Long after music lovers woke to her lack of talent, Holly Candy nee Valance (real name: Holly Rachel Vukadinovic) has woken to the woke agenda. And she hates it, threatening to never return to Australia again.

She sang of Cocktails and Parties on Footprints, an album rightly written off as a Kylie Minogue impersonation minus the charm. So, Aldi Dannii Minogue then?

Holly Valance - Down Boy album cover.
Holly Valance - Down Boy album cover. Credit: Supplied

Now she’s entrenched on the cocktail party circuit in the Old Dart and Australia is the embarrassing old high school mate she pretends she doesn’t know.

Critics claimed songs such as Down Boy, which would never, ever be accused of being too woke, revealed Valance’s primary purpose to disturb impressionable men, “making the album a triumph in that respect”.

She certainly has the Right and white sections of the UK’s political system — and I employ the word “system” looser than a Royal photographer uses Photoshop — all a-fluster.

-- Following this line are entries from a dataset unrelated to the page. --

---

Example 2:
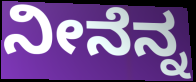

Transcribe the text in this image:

ನೀನೆನ್ನ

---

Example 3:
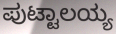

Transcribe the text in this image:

ಪುಟ್ಟಾಲಯ್ಯ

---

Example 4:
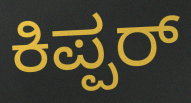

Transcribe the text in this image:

ಕಿಪ್ಪರ್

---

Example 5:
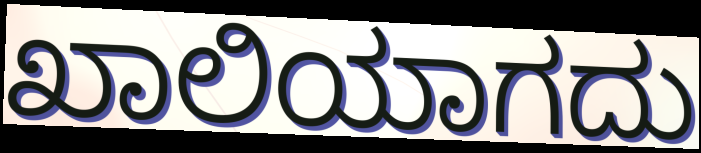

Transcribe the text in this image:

ಖಾಲಿಯಾಗದು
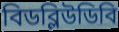
বিডব্লিউডিবি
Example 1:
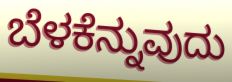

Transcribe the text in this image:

ಬೆಳಕೆನ್ನುವುದು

HoVal has also reminded blokes back here in Woke Oz of when she was 18, hot and everywhere. Kyle Sandilands and Ben Fordham both leapt to her defence. Down boys.

In addition to labelling Australia as too woke — has she not seen Barnaby Joyce’s mad skills at late-night parkour? — the Fitzroy-born former “model and actress” (no accusation of being a singer) took aim at climate activist Greta Thunberg.

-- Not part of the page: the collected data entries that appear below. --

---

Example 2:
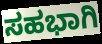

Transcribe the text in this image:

ಸಹಭಾಗಿ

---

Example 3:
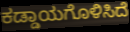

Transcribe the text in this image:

ಕಡ್ಡಾಯಗೊಳಿಸಿದೆ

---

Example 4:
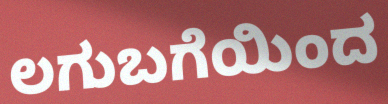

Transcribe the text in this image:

ಲಗುಬಗೆಯಿಂದ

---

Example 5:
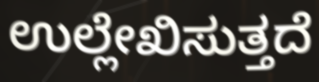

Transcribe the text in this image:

Valance described the young Swede as a “demonic little gremlin”. I suspect Thunberg, born the year after Footprints was unveiled, didn’t know what a Holly Valance was until her recent outbursts.

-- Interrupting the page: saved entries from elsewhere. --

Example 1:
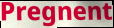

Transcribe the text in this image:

Pregnent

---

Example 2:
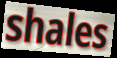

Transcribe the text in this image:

shales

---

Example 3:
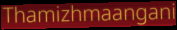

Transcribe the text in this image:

Thamizhmaangani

To be fair to Holly, her cover of the thrice-warmed-up Kiss Kiss is a superb example of recycling.

Thunberg would dig such environmental mindfulness, although perhaps not for the lack of sustainability built into a pop career on par with some of 2002’s finest one-hit wonders, including DJ Otzi of Hey! Baby shame and Perth’s own Popstars winner Scott Cain, whose debut hit I’m Moving On covers his subsequent lack of success.

I prefer the second coming of Sophie Ellis-Bextor, whose 2002 hit Murder on the Dance Floor is once again ubiquitous.

At least, after underwhelming careers as a soapie actor and pop singer, Valance did her bit for the cultural environment and removed herself from it. Until now.

Holly Valance - Kiss Kiss album cover.
Holly Valance - Kiss Kiss album cover. Credit: Supplied

Kudos, I guess, for moving from the Where Are They Now? column to the front pages, but — next time — leave the punditry to somebody who pays their taxes (or, more to the point, their filthy rich partner does).

“I said things I didn’t mean,” she warbled in Naughty Girl, another saucy track from Footprints, way back when the team formerly known as Fitzroy claimed its second consecutive AFL Premiership.

Here’s another fun fact to end on — the original Tarkan version of Kiss Kiss was called Simarik, Turkish for “spoilt”.

You CAN take Fitzroy out of the girl.